Las lágrimas se escaparon de sus ojos. No era de llorar, esa fue la segunda vez que lloró en su vida.

Corrió hacia su padre, abrazándolo y llorando violentamente. —Por favor, dime que estás mintiendo.

Era cien por ciento una niña de papá. Su princesa consentida. —Las tres chicas de papá, decía él. —Su madre Mariel y su hermana Gracie, incluidas. Ella cuidaba de su padre siempre que su madre no estaba, y así se volvieron muy cercanos.

—¿Para qué necesitas trabajar? —Nathan interrumpe su tren de pensamiento.

Parpadeando, recuerda que Nathan todavía estaba sentado allí y observándola.

—No... supongo que... realmente solo necesito algo que hacer.

Una de sus cejas se levanta de nuevo. Se levanta y deja caer una servilleta sobre la mesa. —Diviértete.

Desmond Alden entra en el comedor justo cuando su hijo sale. No parecía feliz de verla. Inmediatamente aparta la mirada. Se aseguraron de que se sintiera no deseada. Nadie le hablaba excepto la hermana mayor de Nathan, Clarissa.

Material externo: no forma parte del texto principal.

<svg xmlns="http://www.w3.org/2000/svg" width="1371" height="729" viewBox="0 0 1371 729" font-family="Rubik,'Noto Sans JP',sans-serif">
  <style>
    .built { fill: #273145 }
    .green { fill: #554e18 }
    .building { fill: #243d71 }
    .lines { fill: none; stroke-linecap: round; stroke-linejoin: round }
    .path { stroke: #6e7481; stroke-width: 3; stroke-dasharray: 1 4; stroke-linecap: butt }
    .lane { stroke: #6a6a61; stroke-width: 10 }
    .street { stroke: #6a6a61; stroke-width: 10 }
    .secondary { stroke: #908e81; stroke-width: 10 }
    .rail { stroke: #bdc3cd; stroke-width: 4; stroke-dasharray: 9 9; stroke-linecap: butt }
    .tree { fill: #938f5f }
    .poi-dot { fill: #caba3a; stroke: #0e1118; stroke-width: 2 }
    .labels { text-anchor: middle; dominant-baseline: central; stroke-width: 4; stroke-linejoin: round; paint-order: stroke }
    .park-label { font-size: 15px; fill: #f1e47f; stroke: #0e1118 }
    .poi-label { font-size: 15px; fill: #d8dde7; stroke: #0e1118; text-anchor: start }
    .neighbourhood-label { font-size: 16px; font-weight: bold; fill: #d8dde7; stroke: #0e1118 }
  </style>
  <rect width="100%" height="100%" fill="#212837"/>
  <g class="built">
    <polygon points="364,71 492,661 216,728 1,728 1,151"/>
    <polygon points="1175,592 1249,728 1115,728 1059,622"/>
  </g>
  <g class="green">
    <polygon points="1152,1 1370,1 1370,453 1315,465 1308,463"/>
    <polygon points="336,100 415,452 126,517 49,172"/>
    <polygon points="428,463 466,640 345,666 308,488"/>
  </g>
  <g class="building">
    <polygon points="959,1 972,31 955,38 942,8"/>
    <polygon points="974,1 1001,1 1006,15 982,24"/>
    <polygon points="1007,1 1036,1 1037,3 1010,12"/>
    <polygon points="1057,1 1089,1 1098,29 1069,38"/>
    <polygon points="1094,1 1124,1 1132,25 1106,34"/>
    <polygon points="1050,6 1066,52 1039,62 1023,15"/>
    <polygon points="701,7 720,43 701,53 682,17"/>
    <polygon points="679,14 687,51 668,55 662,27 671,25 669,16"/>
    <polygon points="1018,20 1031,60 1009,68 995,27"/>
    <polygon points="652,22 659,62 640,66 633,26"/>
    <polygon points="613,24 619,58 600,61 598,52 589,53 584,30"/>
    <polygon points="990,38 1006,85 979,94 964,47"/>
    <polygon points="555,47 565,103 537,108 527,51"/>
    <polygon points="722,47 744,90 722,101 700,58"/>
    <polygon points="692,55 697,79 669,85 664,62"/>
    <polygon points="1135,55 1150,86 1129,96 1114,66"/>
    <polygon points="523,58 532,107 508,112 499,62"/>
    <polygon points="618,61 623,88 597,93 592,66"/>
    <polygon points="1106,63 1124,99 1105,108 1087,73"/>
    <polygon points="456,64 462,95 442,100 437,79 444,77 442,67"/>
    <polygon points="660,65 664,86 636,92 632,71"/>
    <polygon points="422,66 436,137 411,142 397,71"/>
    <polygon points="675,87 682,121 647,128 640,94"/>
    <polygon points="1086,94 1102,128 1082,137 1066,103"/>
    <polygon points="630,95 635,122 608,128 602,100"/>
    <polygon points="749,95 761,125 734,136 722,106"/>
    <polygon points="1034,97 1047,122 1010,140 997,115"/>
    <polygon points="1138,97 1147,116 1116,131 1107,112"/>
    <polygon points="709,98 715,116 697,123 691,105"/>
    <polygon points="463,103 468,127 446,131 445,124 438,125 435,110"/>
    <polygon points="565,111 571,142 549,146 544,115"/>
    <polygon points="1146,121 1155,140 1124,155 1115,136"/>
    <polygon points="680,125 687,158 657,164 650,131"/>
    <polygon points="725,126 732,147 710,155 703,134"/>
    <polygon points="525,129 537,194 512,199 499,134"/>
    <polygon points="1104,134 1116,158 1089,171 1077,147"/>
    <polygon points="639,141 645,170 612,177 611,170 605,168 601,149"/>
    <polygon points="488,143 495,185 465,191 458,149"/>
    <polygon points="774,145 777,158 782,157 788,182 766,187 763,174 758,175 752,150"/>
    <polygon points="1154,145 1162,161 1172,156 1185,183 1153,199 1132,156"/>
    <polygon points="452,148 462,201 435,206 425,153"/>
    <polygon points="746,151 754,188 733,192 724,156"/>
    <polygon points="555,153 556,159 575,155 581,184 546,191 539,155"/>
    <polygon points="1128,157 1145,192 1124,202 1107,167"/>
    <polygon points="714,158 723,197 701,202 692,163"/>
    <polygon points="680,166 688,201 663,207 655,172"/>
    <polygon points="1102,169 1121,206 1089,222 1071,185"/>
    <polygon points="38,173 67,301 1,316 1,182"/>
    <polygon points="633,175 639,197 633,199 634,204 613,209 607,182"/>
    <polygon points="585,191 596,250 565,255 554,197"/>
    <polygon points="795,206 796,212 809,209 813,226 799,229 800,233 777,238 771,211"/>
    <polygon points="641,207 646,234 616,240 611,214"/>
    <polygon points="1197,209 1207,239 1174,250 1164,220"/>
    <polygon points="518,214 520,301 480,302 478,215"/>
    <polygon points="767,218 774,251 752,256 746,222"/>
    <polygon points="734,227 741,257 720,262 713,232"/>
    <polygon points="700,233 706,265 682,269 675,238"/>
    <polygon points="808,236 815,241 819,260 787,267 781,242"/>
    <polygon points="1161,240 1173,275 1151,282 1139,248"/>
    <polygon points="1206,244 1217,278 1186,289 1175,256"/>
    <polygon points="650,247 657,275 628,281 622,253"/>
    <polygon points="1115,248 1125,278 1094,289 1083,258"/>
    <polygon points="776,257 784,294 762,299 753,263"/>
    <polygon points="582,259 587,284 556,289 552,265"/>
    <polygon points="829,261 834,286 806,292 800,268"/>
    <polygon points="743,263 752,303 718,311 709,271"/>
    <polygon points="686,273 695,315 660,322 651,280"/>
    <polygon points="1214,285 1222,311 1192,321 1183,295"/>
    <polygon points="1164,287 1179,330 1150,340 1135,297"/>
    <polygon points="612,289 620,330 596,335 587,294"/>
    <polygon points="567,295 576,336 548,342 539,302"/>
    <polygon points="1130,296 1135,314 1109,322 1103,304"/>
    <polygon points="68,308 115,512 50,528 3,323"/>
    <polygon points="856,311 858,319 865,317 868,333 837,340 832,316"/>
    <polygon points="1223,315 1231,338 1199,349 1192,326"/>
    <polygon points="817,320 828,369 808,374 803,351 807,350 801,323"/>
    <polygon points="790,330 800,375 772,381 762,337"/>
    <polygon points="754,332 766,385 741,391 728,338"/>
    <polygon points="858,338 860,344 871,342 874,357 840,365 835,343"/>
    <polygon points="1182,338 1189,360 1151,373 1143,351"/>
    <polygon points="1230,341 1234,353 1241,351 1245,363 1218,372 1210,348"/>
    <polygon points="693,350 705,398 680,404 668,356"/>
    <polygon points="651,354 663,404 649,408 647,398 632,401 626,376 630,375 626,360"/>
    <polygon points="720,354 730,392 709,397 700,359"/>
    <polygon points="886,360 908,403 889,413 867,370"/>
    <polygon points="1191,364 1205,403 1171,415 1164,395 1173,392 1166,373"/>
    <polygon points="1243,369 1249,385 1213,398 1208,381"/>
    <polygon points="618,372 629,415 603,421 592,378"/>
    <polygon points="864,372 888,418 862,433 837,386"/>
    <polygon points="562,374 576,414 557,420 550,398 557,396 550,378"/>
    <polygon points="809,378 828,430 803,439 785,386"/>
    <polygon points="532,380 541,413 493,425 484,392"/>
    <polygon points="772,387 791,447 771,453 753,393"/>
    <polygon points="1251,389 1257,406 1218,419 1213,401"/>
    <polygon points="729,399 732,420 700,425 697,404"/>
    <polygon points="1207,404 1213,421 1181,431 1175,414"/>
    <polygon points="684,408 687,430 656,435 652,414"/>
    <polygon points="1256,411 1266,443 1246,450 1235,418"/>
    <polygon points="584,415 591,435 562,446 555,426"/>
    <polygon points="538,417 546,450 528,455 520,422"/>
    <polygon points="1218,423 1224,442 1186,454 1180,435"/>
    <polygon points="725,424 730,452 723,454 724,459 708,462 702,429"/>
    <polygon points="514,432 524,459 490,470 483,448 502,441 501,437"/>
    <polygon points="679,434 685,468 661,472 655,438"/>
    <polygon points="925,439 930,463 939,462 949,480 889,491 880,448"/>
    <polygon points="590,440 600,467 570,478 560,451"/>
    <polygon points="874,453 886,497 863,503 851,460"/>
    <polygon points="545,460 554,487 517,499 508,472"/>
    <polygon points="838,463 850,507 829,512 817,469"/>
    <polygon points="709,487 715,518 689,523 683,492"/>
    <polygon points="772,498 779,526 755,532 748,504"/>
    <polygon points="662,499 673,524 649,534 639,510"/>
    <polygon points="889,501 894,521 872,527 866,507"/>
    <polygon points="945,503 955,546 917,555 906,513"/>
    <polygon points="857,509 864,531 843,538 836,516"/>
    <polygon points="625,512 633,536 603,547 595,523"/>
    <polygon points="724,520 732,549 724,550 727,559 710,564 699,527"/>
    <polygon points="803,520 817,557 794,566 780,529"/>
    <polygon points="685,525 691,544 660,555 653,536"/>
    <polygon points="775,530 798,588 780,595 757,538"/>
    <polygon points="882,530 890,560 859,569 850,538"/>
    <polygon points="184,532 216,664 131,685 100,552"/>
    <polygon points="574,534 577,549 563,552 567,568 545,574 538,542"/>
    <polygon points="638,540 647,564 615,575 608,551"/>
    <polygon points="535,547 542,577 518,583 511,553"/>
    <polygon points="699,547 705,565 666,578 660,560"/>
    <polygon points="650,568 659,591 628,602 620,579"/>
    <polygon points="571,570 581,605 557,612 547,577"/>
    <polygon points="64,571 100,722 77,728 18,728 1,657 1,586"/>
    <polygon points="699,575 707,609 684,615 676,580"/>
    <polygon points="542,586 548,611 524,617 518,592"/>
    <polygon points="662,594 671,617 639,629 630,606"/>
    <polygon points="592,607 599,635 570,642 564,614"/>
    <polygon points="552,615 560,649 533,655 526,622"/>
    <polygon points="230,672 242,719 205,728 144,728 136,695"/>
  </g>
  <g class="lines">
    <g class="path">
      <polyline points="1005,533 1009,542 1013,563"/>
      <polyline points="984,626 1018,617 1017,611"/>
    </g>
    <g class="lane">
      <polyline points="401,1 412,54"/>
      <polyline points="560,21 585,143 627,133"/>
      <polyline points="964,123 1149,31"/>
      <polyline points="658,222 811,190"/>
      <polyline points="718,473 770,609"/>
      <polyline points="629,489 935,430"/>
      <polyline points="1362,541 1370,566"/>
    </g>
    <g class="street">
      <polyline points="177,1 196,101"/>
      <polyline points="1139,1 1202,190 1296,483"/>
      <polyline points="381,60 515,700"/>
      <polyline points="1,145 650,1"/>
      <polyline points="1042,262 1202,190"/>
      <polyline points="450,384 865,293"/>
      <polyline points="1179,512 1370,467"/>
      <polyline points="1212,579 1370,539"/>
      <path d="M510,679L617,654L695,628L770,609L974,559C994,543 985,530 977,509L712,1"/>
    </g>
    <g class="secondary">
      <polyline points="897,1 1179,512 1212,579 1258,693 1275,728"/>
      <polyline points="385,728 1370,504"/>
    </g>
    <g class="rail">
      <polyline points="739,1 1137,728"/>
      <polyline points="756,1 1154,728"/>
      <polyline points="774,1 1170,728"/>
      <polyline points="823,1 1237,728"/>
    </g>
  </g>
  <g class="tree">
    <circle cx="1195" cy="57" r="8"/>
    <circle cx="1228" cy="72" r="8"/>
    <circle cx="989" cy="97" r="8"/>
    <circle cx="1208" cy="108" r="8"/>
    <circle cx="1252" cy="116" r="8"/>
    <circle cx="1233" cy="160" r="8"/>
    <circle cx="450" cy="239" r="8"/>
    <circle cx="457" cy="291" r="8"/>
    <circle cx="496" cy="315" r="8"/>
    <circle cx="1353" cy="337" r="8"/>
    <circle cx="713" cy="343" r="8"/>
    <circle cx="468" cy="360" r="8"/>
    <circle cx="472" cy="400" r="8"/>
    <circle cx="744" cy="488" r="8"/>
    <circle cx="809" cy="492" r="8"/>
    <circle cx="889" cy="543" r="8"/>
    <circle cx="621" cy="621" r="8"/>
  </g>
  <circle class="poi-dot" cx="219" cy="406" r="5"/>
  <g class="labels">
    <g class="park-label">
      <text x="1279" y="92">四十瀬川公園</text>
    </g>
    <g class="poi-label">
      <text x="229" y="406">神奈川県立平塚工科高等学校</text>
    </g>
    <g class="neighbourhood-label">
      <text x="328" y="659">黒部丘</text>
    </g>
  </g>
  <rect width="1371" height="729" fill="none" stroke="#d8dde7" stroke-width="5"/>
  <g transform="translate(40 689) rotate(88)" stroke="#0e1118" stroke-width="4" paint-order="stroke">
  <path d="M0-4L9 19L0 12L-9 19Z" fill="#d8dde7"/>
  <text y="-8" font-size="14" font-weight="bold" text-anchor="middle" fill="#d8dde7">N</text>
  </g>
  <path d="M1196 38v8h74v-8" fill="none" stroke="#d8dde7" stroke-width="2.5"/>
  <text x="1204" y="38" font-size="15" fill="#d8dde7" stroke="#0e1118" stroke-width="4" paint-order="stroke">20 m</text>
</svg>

La hermana menor de Nathan, Baylee, sospechó algo desde el principio. Se aseguró de que Sabrina también lo supiera. Ni siquiera una hora antes de la boda, la confrontó. Baylee la atrapó en el vestidor, la agarró por los hombros y la apartó del espejo. —¿Estás embarazada? —exigió una respuesta.

—No. —Retiró la mano de Baylee de su cuerpo y luego tiró del tren del vestido que estaba bajo su tacón de quince centímetros.

—Entonces, ¿por qué demonios se está casando contigo? ¿Y por qué demonios todos están tan callados al respecto?

—¿Por qué no le preguntas a tu hermano? —Ya había tenido suficiente de que todos la trataran como una invitada no deseada en su propia boda.

—Conozco a mi hermano, y nunca quiso casarse. Ahora vuelvo de la escuela y, de repente, ¿se está casando? —Sacude la cabeza—. Y definitivamente no parece feliz.

—Voy a preguntar de nuevo entonces... ¿Por qué no le preguntas a tu hermano? Pregúntale por qué tiene esa cara amarga. Dile que a mí también me gustaría saberlo. —Estaba enojada. Todo esto cayó sobre sus hombros como un camión. Todo lo que quería era hacer feliz a su padre.

Baylee la miró con las manos en las caderas. —Escuché que ustedes dos se mudan a la mansión Alden. —Sonríe con malicia—. Buena suerte.

Sabrina vuelve al presente. Deja la mesa, entra en su dormitorio y se deja caer en la cama. Deseaba poder volver a como era antes.

Su madre era enfermera en un hospital y su padre administraba un almacén de fábrica. Les enseñaron lo correcto y lo incorrecto, recibían una mesada cada semana y cenaban juntos todas las noches. Siempre quiso lo que sus padres tenían. Un hogar y una familia felices. Ahora, un sueño muy improbable.